**WHAT YOU ARE ASKED TO DO**
The records below hold pictures; please leave those out and retype the rest exactly.

Records from a collection
-=-=-

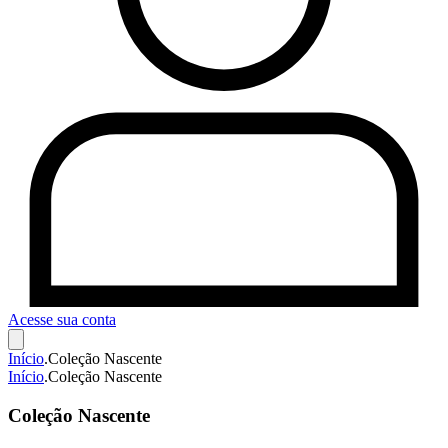
Acesse sua conta
Início
.
Coleção Nascente
Início
.
Coleção Nascente
Coleção Nascente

-=-=-

**ANSWER BOX**
Acesse sua conta
Início
.
Coleção Nascente
Início
.
Coleção Nascente
Coleção Nascente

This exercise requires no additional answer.